The major factor increasing the probability of near-term armed conflict is the polarization of external powers along a north-south axis, with the northern states supporting the I.C.C. and the southern states backing the T.F.G. That polarization will be confirmed in a report, advance information on which was obtained by Reuters, of the U.N. commission monitoring the arms embargo on Somalia that notes how the northern states and militant Islamist movements are arming and supplying the Courts, and how the southern states are doing the same for the T.F.G.

The most significant change in the power configuration surrounding Somalia that has occurred since mid-October has been the moves of two of Somalia's immediate neighbors -- Djibouti and Kenya -- that had previously attempted to maintain equidistant stances toward the conflict into the northern and southern camps respectively, eliminating the possibility of a regional honest broker to mediate the reconciliation process. The root cause of the failure of the T.F.G. and I.C.C. to negotiate in Khartoum was the lack of an honest broker trusted by both sides, leaving the military option dominant.

The fact remains, however, that none of the major actors appears to feel that it is ready for war. The most likely actor to strike the first blow would be Addis Ababa, which sees the window of opportunity to check the Courts closing rapidly. Addis Ababa has the most to fear and lose from a united Islamic Somali state, which would carry with it the threat of irredentism and encirclement by hostile and competitive powers. Yet Ethiopia is restrained by recent moves by Washington indicating a shift away from the military option. In a press briefing in Nairobi on November 10, a senior officer in the U.S. Central Command that is based in Djibouti made it clear that Washington does not want Ethiopia in Somalia and that U.S. forces would not participate in a war if it breaks out. The officer, who did not believe that war was imminent, told reporters that its most probable cause would be an I.C.C. attack on Baidoa that would force Addis Ababa's hand.

At present, despite the tense stand-off around Baidoa, it does not appear that the I.C.C. is ready to mount an attack on the provisional capital. Local skirmishes are likely to continue to break out, any of which could get out of hand. The I.C.C. is determined to make inroads into Puntland, Somaliland and the Gedo region, and its advances are likely to trigger firm responses from its opponents.

On November 12, the I.C.C. claimed to have taken the town of Bandiradley in the Mudug region after a firefight with militias loyal to Qeybdid backed by Puntland and Ethiopian forces. The capture of Bandiradley would bring the Courts closer to the Puntland border than they had previously been and would open a path for them to Galkayo, the capital of the central Mudug region, which is divided between Puntland and the new regional authority of Galmudug, which has disavowed affiliation with the I.C.C. but has distanced itself from Puntland. I.C.C. fighters announced that they would advance on Galkayo and the Puntland administration responded by mobilizing its security forces in the town, where an Islamic court has recently been formed. It remains to be seen whether the I.C.C. will cross a red line in Mudug.

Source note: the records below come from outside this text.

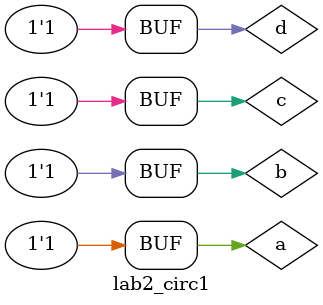
<source format=v>
module lab2_circ1;
    reg  a, b, c, d;
    wire p, q, r, s;
    
    and_i3 g0( p,  b, ~c, ~d);
    and_i3 g1( q, ~b, ~c,  d);
    and_i3 g2( r, ~a,  b,  c);
    or_i3  g3( s,  p,  q,  r);
    
    initial begin
        $monitor("%b %b %b %b = %b", a, b, c, d, s);
        
        a = 0; b = 0; c = 0; d = 0;
        #5 a = 0; b = 0; c = 0; d = 1;
        #5 a = 0; b = 0; c = 1; d = 0;
        #5 a = 0; b = 0; c = 1; d = 1;
        #5 a = 0; b = 1; c = 0; d = 0;
        #5 a = 0; b = 1; c = 0; d = 1;
        #5 a = 0; b = 1; c = 1; d = 0;
        #5 a = 0; b = 1; c = 1; d = 1;
        #5 a = 1; b = 0; c = 0; d = 0;
        #5 a = 1; b = 0; c = 0; d = 1;
        #5 a = 1; b = 0; c = 1; d = 0;
        #5 a = 1; b = 0; c = 1; d = 1;
        #5 a = 1; b = 1; c = 0; d = 0;
        #5 a = 1; b = 1; c = 0; d = 1;
        #5 a = 1; b = 1; c = 1; d = 0;
        #5 a = 1; b = 1; c = 1; d = 1;
        
    end
endmodule
        
        
    
    

</source>
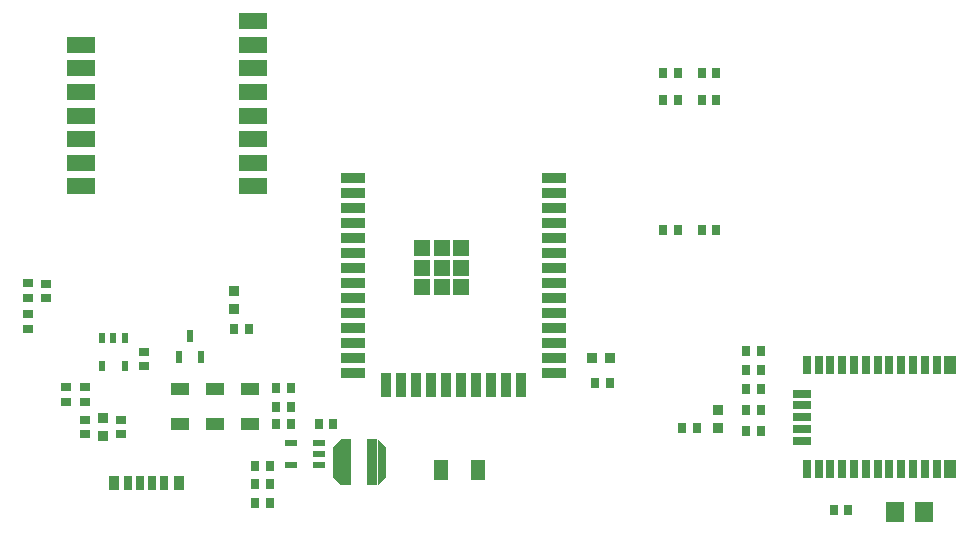
<source format=gtp>
G04*
G04 #@! TF.GenerationSoftware,Altium Limited,CircuitMaker,2.2.1 (2.2.1.6)*
G04*
G04 Layer_Color=7318015*
%FSLAX44Y44*%
%MOMM*%
G71*
G04*
G04 #@! TF.SameCoordinates,4DC394B6-E11D-4AB0-B304-EE3890279FAF*
G04*
G04*
G04 #@! TF.FilePolarity,Positive*
G04*
G01*
G75*
%ADD15R,0.8000X0.9000*%
%ADD16R,0.8128X0.8890*%
%ADD17R,0.7000X0.8500*%
%ADD18R,1.3000X1.8000*%
%ADD19R,0.8500X0.7000*%
%ADD20R,0.6000X0.9000*%
%ADD21R,1.5000X1.0000*%
%ADD22R,0.6000X1.1000*%
%ADD23R,1.1000X0.5499*%
%ADD24R,0.9000X3.9000*%
%ADD25R,1.6500X1.8000*%
%ADD26R,1.5000X0.7000*%
%ADD27R,0.7000X1.5000*%
%ADD28R,1.0000X1.5000*%
%ADD29R,0.8890X0.8128*%
%ADD30R,2.0000X0.9000*%
%ADD31R,0.9000X2.0000*%
%ADD32R,1.3300X1.3300*%
%ADD33R,2.4000X1.4000*%
%ADD34R,0.9000X0.8000*%
%ADD35R,0.8128X1.2700*%
%ADD36R,0.7620X1.2700*%
%ADD37R,0.7112X1.2700*%
G36*
X299750Y52500D02*
X292750Y59500D01*
Y84500D01*
X299750Y91500D01*
Y52500D01*
D02*
G37*
G36*
X330750Y91500D02*
X337750Y84500D01*
Y59500D01*
X330750Y52500D01*
Y91500D01*
D02*
G37*
D15*
X226750Y69000D02*
D03*
X239250D02*
D03*
X293250Y104000D02*
D03*
X280750D02*
D03*
X244750D02*
D03*
X257250D02*
D03*
X244750Y135000D02*
D03*
X257250D02*
D03*
X244750Y119000D02*
D03*
X257250D02*
D03*
D16*
X209000Y201380D02*
D03*
Y216620D02*
D03*
X98250Y94130D02*
D03*
Y109370D02*
D03*
X619240Y116000D02*
D03*
Y100760D02*
D03*
D17*
X209000Y185000D02*
D03*
X221500D02*
D03*
X239250Y53000D02*
D03*
X226750D02*
D03*
X239250Y37000D02*
D03*
X226750D02*
D03*
X642750Y98000D02*
D03*
X655250D02*
D03*
X642750Y166000D02*
D03*
X655250D02*
D03*
X716750Y31000D02*
D03*
X729250D02*
D03*
X642750Y116000D02*
D03*
X655250D02*
D03*
X642750Y150000D02*
D03*
X655250D02*
D03*
X642750Y134000D02*
D03*
X655250D02*
D03*
X588740Y100760D02*
D03*
X601240D02*
D03*
X515120Y139000D02*
D03*
X527620D02*
D03*
X572500Y378496D02*
D03*
X585000D02*
D03*
X572500Y268496D02*
D03*
X585000D02*
D03*
X617500D02*
D03*
X605000D02*
D03*
X617500Y378496D02*
D03*
X605000D02*
D03*
X617500Y401250D02*
D03*
X605000D02*
D03*
X572500D02*
D03*
X585000D02*
D03*
D18*
X415500Y65000D02*
D03*
X384500D02*
D03*
D19*
X67000Y135250D02*
D03*
Y122750D02*
D03*
X83250Y108000D02*
D03*
Y95500D02*
D03*
X133060Y165440D02*
D03*
Y152940D02*
D03*
X113250Y95500D02*
D03*
Y108000D02*
D03*
X83250Y135250D02*
D03*
Y122750D02*
D03*
X35000Y197500D02*
D03*
Y185000D02*
D03*
Y223500D02*
D03*
Y211000D02*
D03*
D20*
X116560Y152940D02*
D03*
X97560D02*
D03*
Y176940D02*
D03*
X107060D02*
D03*
X116560D02*
D03*
D21*
X223000Y133500D02*
D03*
Y104500D02*
D03*
X193000D02*
D03*
Y133500D02*
D03*
X163000Y104500D02*
D03*
Y133500D02*
D03*
D22*
X172000Y179000D02*
D03*
X181500Y161000D02*
D03*
X162500D02*
D03*
D23*
X281000Y69500D02*
D03*
Y79000D02*
D03*
Y88500D02*
D03*
X257000D02*
D03*
Y69500D02*
D03*
D24*
X326250Y72000D02*
D03*
X304250D02*
D03*
D25*
X768750Y30000D02*
D03*
X793250D02*
D03*
D26*
X690000Y110000D02*
D03*
Y120000D02*
D03*
Y130000D02*
D03*
Y100000D02*
D03*
Y90000D02*
D03*
D27*
X804000Y66000D02*
D03*
X784000D02*
D03*
X794000D02*
D03*
X774000D02*
D03*
X764000D02*
D03*
X754000D02*
D03*
X744000D02*
D03*
X734000D02*
D03*
X724000D02*
D03*
X714000D02*
D03*
X704000D02*
D03*
X694000D02*
D03*
Y154000D02*
D03*
X704000D02*
D03*
X714000D02*
D03*
X724000D02*
D03*
X734000D02*
D03*
X744000D02*
D03*
X754000D02*
D03*
X764000D02*
D03*
X774000D02*
D03*
X794000D02*
D03*
X784000D02*
D03*
X804000D02*
D03*
D28*
X815500Y66000D02*
D03*
Y154000D02*
D03*
D29*
X512380Y160000D02*
D03*
X527620D02*
D03*
D30*
X480000Y312550D02*
D03*
Y299850D02*
D03*
Y287150D02*
D03*
Y274450D02*
D03*
Y261750D02*
D03*
Y249050D02*
D03*
Y236350D02*
D03*
Y223650D02*
D03*
Y210950D02*
D03*
Y198250D02*
D03*
Y185550D02*
D03*
Y172850D02*
D03*
Y160150D02*
D03*
Y147450D02*
D03*
X310000D02*
D03*
Y160150D02*
D03*
Y172850D02*
D03*
Y185550D02*
D03*
Y198250D02*
D03*
Y210950D02*
D03*
Y223650D02*
D03*
Y236350D02*
D03*
Y249050D02*
D03*
Y261750D02*
D03*
Y274450D02*
D03*
Y287150D02*
D03*
Y299850D02*
D03*
Y312550D02*
D03*
D31*
X452150Y137450D02*
D03*
X439450D02*
D03*
X426750D02*
D03*
X414050D02*
D03*
X401350D02*
D03*
X388650D02*
D03*
X375950D02*
D03*
X363250D02*
D03*
X350550D02*
D03*
X337850D02*
D03*
D32*
X385000Y236350D02*
D03*
Y252950D02*
D03*
Y219850D02*
D03*
X401500D02*
D03*
Y252950D02*
D03*
Y236350D02*
D03*
X368500Y219850D02*
D03*
Y252950D02*
D03*
Y236350D02*
D03*
D33*
X224900Y305300D02*
D03*
Y325300D02*
D03*
Y345300D02*
D03*
Y365300D02*
D03*
Y385300D02*
D03*
Y405300D02*
D03*
Y425300D02*
D03*
Y445300D02*
D03*
X79900Y305300D02*
D03*
Y325300D02*
D03*
Y345300D02*
D03*
Y365300D02*
D03*
Y385300D02*
D03*
Y405300D02*
D03*
Y425300D02*
D03*
D34*
X50000Y210500D02*
D03*
Y223000D02*
D03*
D35*
X107568Y54610D02*
D03*
X162432D02*
D03*
D36*
X119760D02*
D03*
X129920D02*
D03*
D37*
X140080D02*
D03*
X150240D02*
D03*
M02*

</source>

PINR's judgment in mid-October that general war was not imminent, but that local armed conflicts were likely to break out, has been confirmed through mid-November and still holds, although an I.C.C. takeover of Galkayo would be a major advance, similar in its significance to the Courts' move into Kismayo, and would be likely to draw I.C.C. forces into armed conflict with Puntland militias and their Ethiopian allies.

Much of the future shape of the conflict depends on how aggressively the I.C.C. presses to complete its revolution and on whether or not the U.N. Security Council lifts its arms embargo (if it does, and A.U. peacekeepers enter Somalia, the I.C.C.'s hand would probably be forced).

With every actor averse to a war, yet unwilling to make the compromises necessary to back away from the brink on account of interfering interests, expect the current period of high tension and deep stasis to continue, perhaps for months ahead.